Y todo esto, ¿cuánto va a costar?

Uno de los aspectos más decepcionantes –por no decir irritantes– de las campañas electorales y sus promesas es que ningún candidato advierte del coste que tendrán para el ciudadano sus compromisos. Contrataremos a tantos más policías municipales, crearemos un nuevo organismo público para atender la vulnerabilidad de tal colectivo, promocionaremos como nadie el uso del catalán, agilizaremos la burocracia administrativa, multiplicaremos la oferta de transporte público, haremos vivienda pública, ajardinaremos más calles, facilitaremos la instalación de nuevas industrias…

En muchos casos, las promesas, más que costes directos, tienen efectos negativos sobre los ingresos de la administración y la actividad económica privada. Se promete poner freno al turismo, obstaculizar la circulación del vehículo privado, limitar determinadas actividades económicas, imponer criterios estrictos de sostenibilidad… Y en todos estos casos, consecuencias no deseadas aparte, tampoco aparecen los costes de no hacer o no dejar hacer.

Obviamente, no discuto la bondad o conveniencia de lo que se promete ni de lo que se quiere limitar o prohibir. Ni tampoco entro a considerar si se trata de promesas realizables, en el sentido de que dependan exclusivamente de la voluntad política de quien gobierna. Pero sí me parece elemental que cualquier compromiso, en positivo o en negativo, para poder valorarlo adecuadamente, debería ir acompañado del cálculo de la repercusión sobre el bolsillo de quien, finalmente, tendrá que pagar o dejará de ingresar. Y no sólo por el impacto crematístico, sino también porque puede comportar la continuidad de negocios, la ganancia o pérdida de puestos de trabajo, la expulsión o la llamada de nuevos habitantes…

Entiendo perfectamente que existen cuestiones de mucha complejidad y que los cálculos no pueden ser exactos ni se puede garantizar que haya acuerdo. Las cifras, en campaña, también pasan de representar la exactitud a ser utilizadas como reclamo o amenaza. Decir que la ampliación de un aeropuerto supondría no sé cuántos millones más de turistas, en un clima de opinión que atribuye a los forasteros todo mal, no es información: es intimidación. Tanto como, para quienes parten de una posición ideológica opuesta, achacar todos los problemas de seguridad al número de empleos y la falta de efectivos policiales. Pero el impacto de una desinversión, o los costes económicos y sociales de la exageración de un conflicto, también deberían tenerse en cuenta.

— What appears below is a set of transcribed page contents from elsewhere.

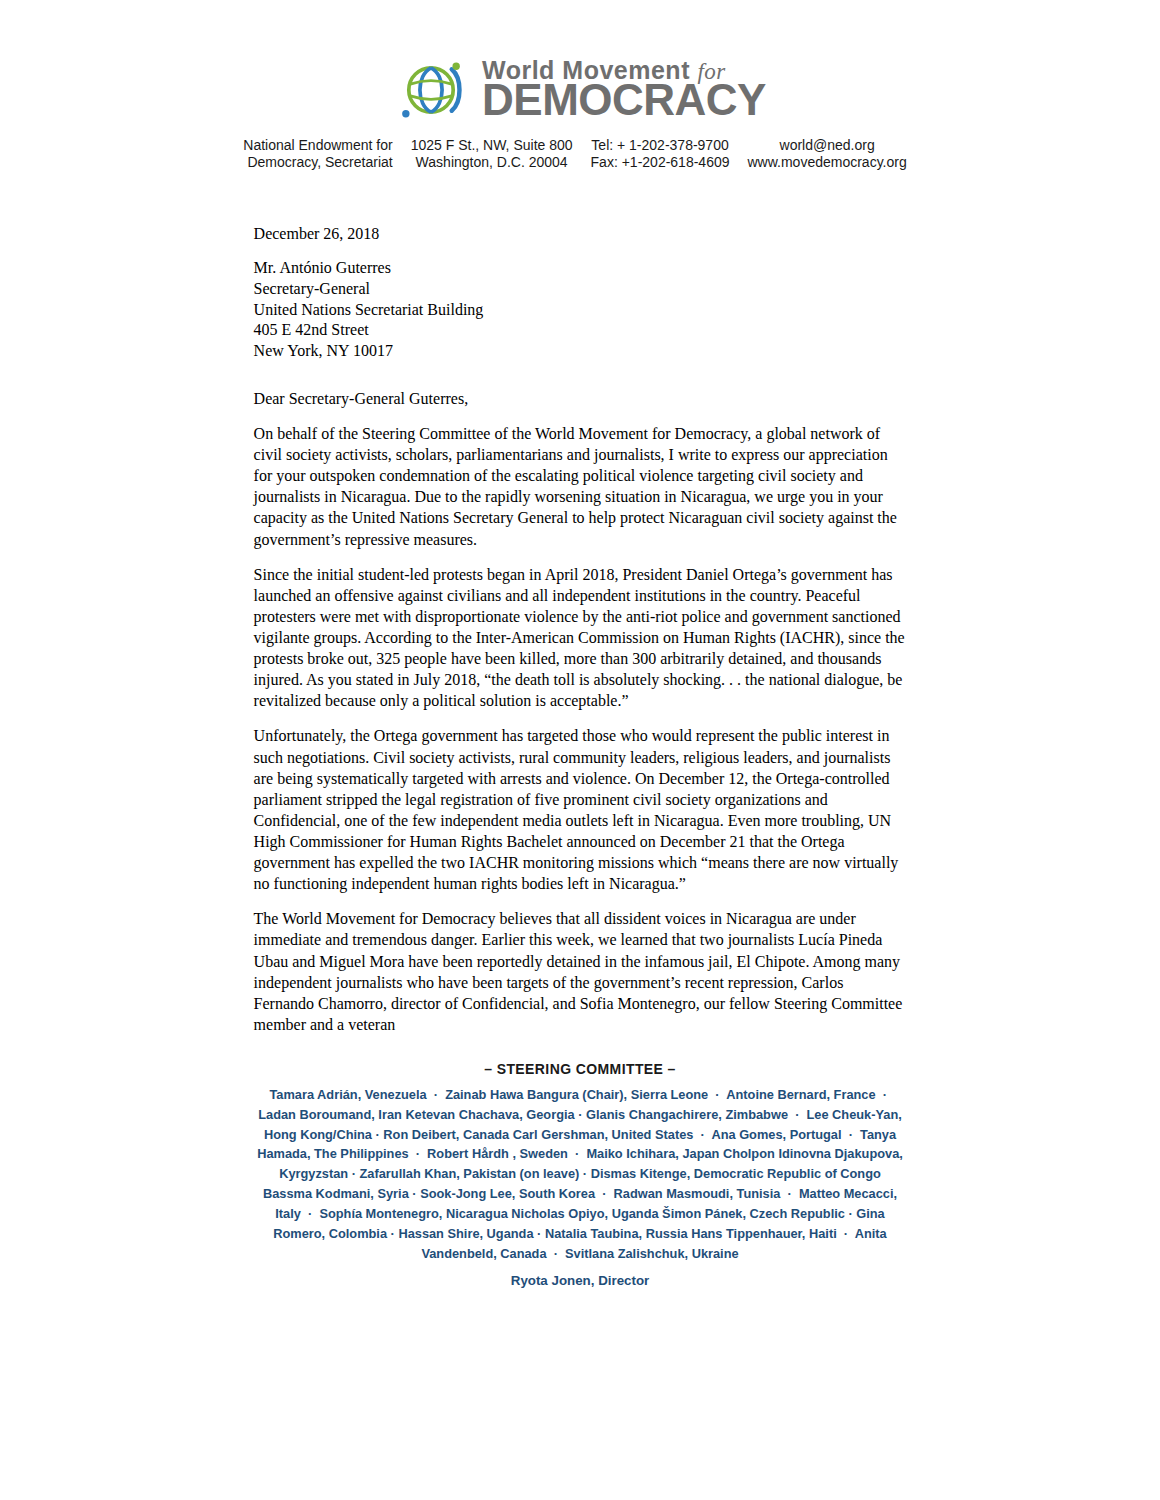World Movement for
DEMOCRACY
| National Endowment for | 1025 F St., NW, Suite 800 | Tel: + 1-202-378-9700 | world@ned.org |
| Democracy, Secretariat | Washington, D.C. 20004 | Fax: +1-202-618-4609 | www.movedemocracy.org |
December 26, 2018
Mr. António Guterres
Secretary-General
United Nations Secretariat Building
405 E 42nd Street
New York, NY 10017
Dear Secretary-General Guterres,
On behalf of the Steering Committee of the World Movement for Democracy, a global network of civil society activists, scholars, parliamentarians and journalists, I write to express our appreciation for your outspoken condemnation of the escalating political violence targeting civil society and journalists in Nicaragua. Due to the rapidly worsening situation in Nicaragua, we urge you in your capacity as the United Nations Secretary General to help protect Nicaraguan civil society against the government’s repressive measures.
Since the initial student-led protests began in April 2018, President Daniel Ortega’s government has launched an offensive against civilians and all independent institutions in the country. Peaceful protesters were met with disproportionate violence by the anti-riot police and government sanctioned vigilante groups. According to the Inter-American Commission on Human Rights (IACHR), since the protests broke out, 325 people have been killed, more than 300 arbitrarily detained, and thousands injured. As you stated in July 2018, “the death toll is absolutely shocking. . . the national dialogue, be revitalized because only a political solution is acceptable.”
Unfortunately, the Ortega government has targeted those who would represent the public interest in such negotiations. Civil society activists, rural community leaders, religious leaders, and journalists are being systematically targeted with arrests and violence. On December 12, the Ortega-controlled parliament stripped the legal registration of five prominent civil society organizations and Confidencial, one of the few independent media outlets left in Nicaragua. Even more troubling, UN High Commissioner for Human Rights Bachelet announced on December 21 that the Ortega government has expelled the two IACHR monitoring missions which “means there are now virtually no functioning independent human rights bodies left in Nicaragua.”
The World Movement for Democracy believes that all dissident voices in Nicaragua are under immediate and tremendous danger. Earlier this week, we learned that two journalists Lucía Pineda Ubau and Miguel Mora have been reportedly detained in the infamous jail, El Chipote. Among many independent journalists who have been targets of the government’s recent repression, Carlos Fernando Chamorro, director of Confidencial, and Sofia Montenegro, our fellow Steering Committee member and a veteran
– STEERING COMMITTEE –
Tamara Adrián, Venezuela · Zainab Hawa Bangura (Chair), Sierra Leone · Antoine Bernard, France · Ladan Boroumand, Iran Ketevan Chachava, Georgia · Glanis Changachirere, Zimbabwe · Lee Cheuk-Yan, Hong Kong/China · Ron Deibert, Canada Carl Gershman, United States · Ana Gomes, Portugal · Tanya Hamada, The Philippines · Robert Hårdh , Sweden · Maiko Ichihara, Japan Cholpon Idinovna Djakupova, Kyrgyzstan · Zafarullah Khan, Pakistan (on leave) · Dismas Kitenge, Democratic Republic of Congo Bassma Kodmani, Syria · Sook-Jong Lee, South Korea · Radwan Masmoudi, Tunisia · Matteo Mecacci, Italy · Sophía Montenegro, Nicaragua Nicholas Opiyo, Uganda Šimon Pánek, Czech Republic · Gina Romero, Colombia · Hassan Shire, Uganda · Natalia Taubina, Russia Hans Tippenhauer, Haiti · Anita Vandenbeld, Canada · Svitlana Zalishchuk, Ukraine
Ryota Jonen, Director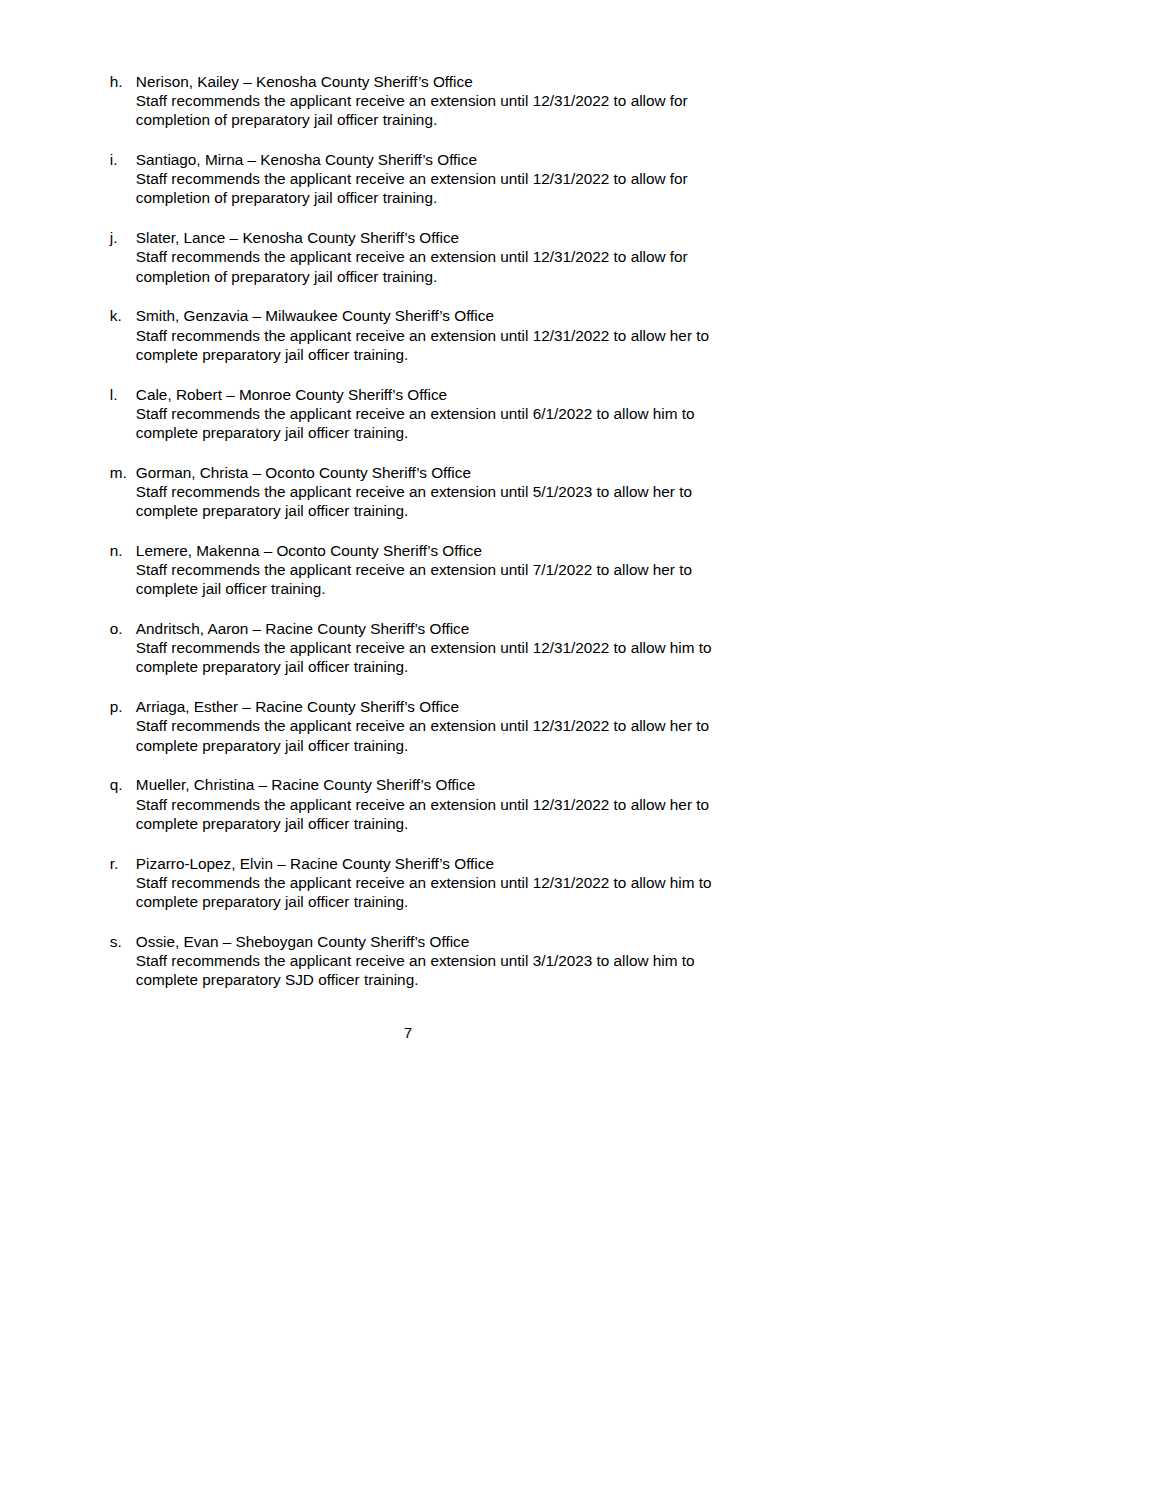h.
Nerison, Kailey – Kenosha County Sheriff’s Office
Staff recommends the applicant receive an extension until 12/31/2022 to allow for completion of preparatory jail officer training.
i.
Santiago, Mirna – Kenosha County Sheriff’s Office
Staff recommends the applicant receive an extension until 12/31/2022 to allow for completion of preparatory jail officer training.
j.
Slater, Lance – Kenosha County Sheriff’s Office
Staff recommends the applicant receive an extension until 12/31/2022 to allow for completion of preparatory jail officer training.
k.
Smith, Genzavia – Milwaukee County Sheriff’s Office
Staff recommends the applicant receive an extension until 12/31/2022 to allow her to complete preparatory jail officer training.
l.
Cale, Robert – Monroe County Sheriff’s Office
Staff recommends the applicant receive an extension until 6/1/2022 to allow him to complete preparatory jail officer training.
m.
Gorman, Christa – Oconto County Sheriff’s Office
Staff recommends the applicant receive an extension until 5/1/2023 to allow her to complete preparatory jail officer training.
n.
Lemere, Makenna – Oconto County Sheriff’s Office
Staff recommends the applicant receive an extension until 7/1/2022 to allow her to complete jail officer training.
o.
Andritsch, Aaron – Racine County Sheriff’s Office
Staff recommends the applicant receive an extension until 12/31/2022 to allow him to complete preparatory jail officer training.
p.
Arriaga, Esther – Racine County Sheriff’s Office
Staff recommends the applicant receive an extension until 12/31/2022 to allow her to complete preparatory jail officer training.
q.
Mueller, Christina – Racine County Sheriff’s Office
Staff recommends the applicant receive an extension until 12/31/2022 to allow her to complete preparatory jail officer training.
r.
Pizarro-Lopez, Elvin – Racine County Sheriff’s Office
Staff recommends the applicant receive an extension until 12/31/2022 to allow him to complete preparatory jail officer training.
s.
Ossie, Evan – Sheboygan County Sheriff’s Office
Staff recommends the applicant receive an extension until 3/1/2023 to allow him to complete preparatory SJD officer training.
7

Por tanto, hay un primer problema grave en las campañas electorales de falta de información o, peor, de desinformación. Al no estar dirigidas a un ciudadano informado sino a los indiferentes e indecisos, los candidatos no persiguen tanto la decisión racional como el impacto emocional. Y es cierto que hablar de cuánto cuestan las promesas enfriaría el entusiasmo buscado. Pero, y eso es aún peor, esta lógica electoral de promesas aparentemente gratis lo que hace es favorecer una actitud irresponsable sobre los asuntos públicos. Por un lado, porque crea un modelo de ciudadano orientado a la demanda ilimitada de servicios y, por tanto, permanentemente insatisfecho. Por otro, porque crea la imagen de una administración pública capaz de atender y resolver todas las necesidades.

No pido a los candidatos que no hagan promesas, pero yo exigiría que las hicieran con dos condiciones. Primera, que en cada promesa hecha advirtieran de sus consecuencias económicas. Y segunda, les agradecería que hicieran saber qué creen que no debe atender la administración pública y qué creen que es responsabilidad del ciudadano. Presentar a una administración pública omnipotente no hace otra cosa, a medio plazo, que hacer crecer la insatisfacción y la desconfianza. En definitiva, una buena campaña –lógicamente, hecha de acuerdo con la ideología de cada uno– debería ser una lección tanto de buen gobierno como de buena ciudadanía. Y las actuales diría más bien que muestran políticos sobreprotectores y que hacen ciudadanos malcriados.